Allow me to take one step backwards, for the time being. Since there isn't exactly a Franz Ferdinand "moment" for the real estate boom, there is, instead, plentiful blame to spread around. It took place over period of at least 3 years, which is the time frame of appreciation gains that we are presently undoing. It's not a matter of who is at fault, but more so, what could participants have done differently: what would have made a difference?

The basic blame alleged against each profession seems to run along the lines of the following:

Realtors - Bought into the notion of invincibly appreciating home values; encouraged home buyers who were trying to buy beyond their apparent means; some acted as the "glue" in transactions that truly should not have happened.

Mortgage Brokers (the salesperson who brokers an individual loan to a home purchaser)- Many advocated for adjustable, reverse amortizing, interest only, 100%, and other higher risk mortgage products; often "filled in the blank" for Stated amounts [income, asset, job, you name it...] for subprime and Alt-A loan products; coached appraisers as to values; coached clients, and all involved parties, as to what they needed to say, or do, in order to get a deal done.

Appraisers - Valuing properties at contract prices, often well above list prices, and in spite of obvious comparables.

Mortgage Lenders (the institutions originating the mortgages sold to investors)- Often knew full well what mortgage brokers were doing to put together deals; uninterested in rehiring any appraiser who had under-appraised a property; collateralizing made sense, at the time.

The list goes on, surely, but this is only the ones responsible on the professional side of the coin.
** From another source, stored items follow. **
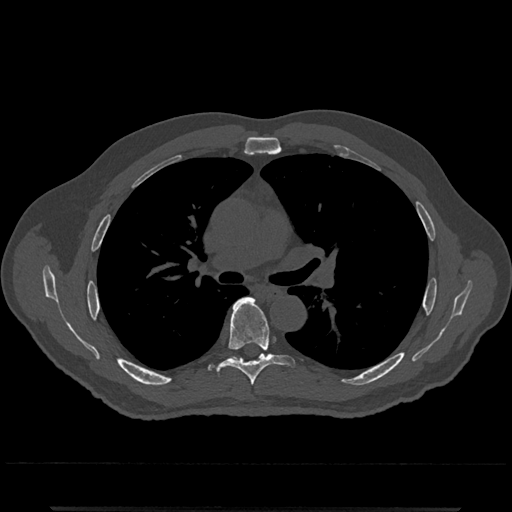
CT including the spine, one axial slice; slice 772 of 797 in the series (ordered by position); reconstruction kernel Br40s/3; bone window (W 1800 / L 400 HU); 0.5 mm slice thickness; 512 × 512 image matrix, field of view 393 × 393 mm. Male patient, age 67 years. Case-level facts recorded for this patient, not image findings: primary cancer: prostate.
Annotated regions visible in this slice (semi-automatically segmented with operator editing):
- T6 vertebra: bounding box (x1, y1, x2, y2) in pixels: (223, 297, 294, 386)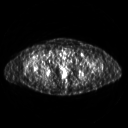
FDG PET of an extremity soft-tissue mass (from a PET/CT study), one axial slice. 3.27 mm slice thickness. 128 × 128 image matrix, field of view 500 × 500 mm. Patient: female, 57 years. Case-level facts recorded for this patient, not image findings: histological type: pleiomorphic undifferentiated sarcoma; grade: high; site of the primary tumour: right quadricep.
Outlined on this slice (expert contour drawn on MRI and transferred to this co-registered scan by the dataset authors):
- tumour plus oedema (research contour): box from (x=27, y=58) to (x=34, y=67) px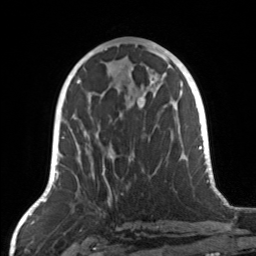
Breast MRI, one axial slice; slice 66 of 160 in the series (ordered by position); cropped to one breast; dynamic contrast-enhanced series, time point 2 of 7 at this slice position (early post-contrast); 3 T; TE 1.7 ms, TR 4.6 ms; 1 mm slice thickness; 256 × 256 image matrix, field of view 160 × 160 mm. Female patient.
Outlined on this slice (semi-automatically segmented with operator editing):
- enhancing-tissue mask used for the functional tumour volume (all voxels passing the contrast-enhancement thresholds inside the analysis volume; usually the tumour): bounding box <72,104,168,187> (left, top, right, bottom; pixels)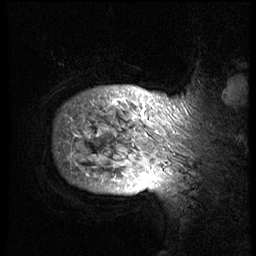
Breast MRI (dynamic contrast-enhanced), one sagittal slice. Position 66 of 74 along the scan axis. 3 images stored at this slice position (order not interpretable as contrast timing). 1.5 T. TE 4.2 ms, TR 8.9 ms. 2.5 mm slice thickness. 256 × 256 image matrix. Patient: female, 57 years. Case-level facts recorded for this patient, not image findings: setting: breast cancer imaged before/during neoadjuvant chemotherapy; receptor status: HER2-positive.
Outlined on this slice (semi-automatically segmented with operator editing):
- analysis volume of interest (the breast-tissue region the enhancement analysis was run in; not a lesion): bounding box (x1, y1, x2, y2) in pixels: (46, 62, 242, 175)
- tumour enhancement mask (voxels above the 140 % enhancement threshold inside the analysis volume of interest): (71, 94, 186, 175)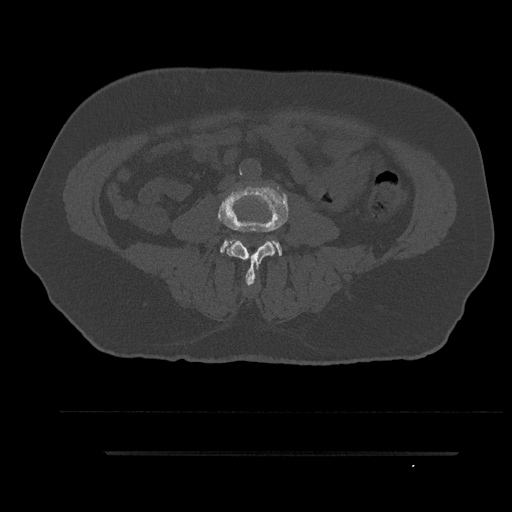
CT including the spine, one axial slice. Slice 15 of 797 in the series (ordered by position). Bone window (W 1800 / L 400 HU). 512 × 512 image matrix. Patient: male, 63 years. From the clinical record (not read from this slice): primary cancer: renal.
Structures marked on this image (semi-automatic segmentation, software-assisted and operator-edited):
- L3 vertebra: bounding box (x1, y1, x2, y2) in pixels: (218, 186, 289, 286)
- L4 vertebra: (220, 238, 282, 256)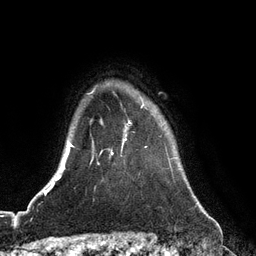
Breast MRI (dynamic contrast-enhanced), one axial slice. Slice 100 of 128 in the series (ordered by position). Cropped to one breast. Dynamic contrast-enhanced series, time point 2 of 6 at this slice position (early post-contrast). 3 T. TE 2.8 ms, TR 6.8 ms. 1.2 mm slice thickness. 256 × 256 image matrix, field of view 190 × 190 mm. Female patient.
Annotated regions visible in this slice (semi-automatically segmented with operator editing):
- enhancing-tissue mask used for the functional tumour volume (all voxels passing the contrast-enhancement thresholds inside the analysis volume; usually the tumour): bounding box [x1, y1, x2, y2] px = [111, 139, 127, 155]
The consumers, be they real estate investors (i.e. - flippers, developers, speculators), first time buyers, million dollar buyers or even corporate relocation companies, have guilt on their hands as well. And builders is a whole other chapter...

My favorite scapegoat of all, however, is THE GOVERNMENT. Municipalities, in particular, are a fabulous party for ridicule. Did your city or county do anything particularly profitable during the boom? Perhaps something that might have backfired into the drastic drop in revenue at the local level? Or maybe we should thank everyone for such terribly affordable homes.

4.22.2008

Syllogisms in Real Estate

As someone with a philosophy education background it was nice to see another Real Estate pro struck with a strain of the very same affliction. The following syllogism was offered up by Dan Green, the "Aristotle" of mortgage lending (whether that's a good thing or a bad thing, sorry Dan!), in his blog "The Mortgage Reports":

  1. Mortgage bond markets are unpredictable.
  2. Mortgage bond markets dictate mortgage interest rates.
  3. Therefore, mortgage interest rates are unpredictable.

As many know through inductive reasoning, or life experience, "waiting to lock" is akin to "going to the boat" to lower your mortgage rate. Dan's syllogism helps those "greener" individuals who do not yet have first-hand experience as to the virtues of locking, by offering a deductive form of reasoning. Well done.

I can attest, from personal experience, that not locking makes home buyers into day traders during the "under contract" phase of their home buying experience. With zero experience, and a very rudamentary understanding of exactly how the mortgage bond market functions, they expect to outsmart mutual & pension fund managers, professional traders, and computer trading programs. With all of the other stresses introduced by purchasing a home, this seems like a lofty endeavor!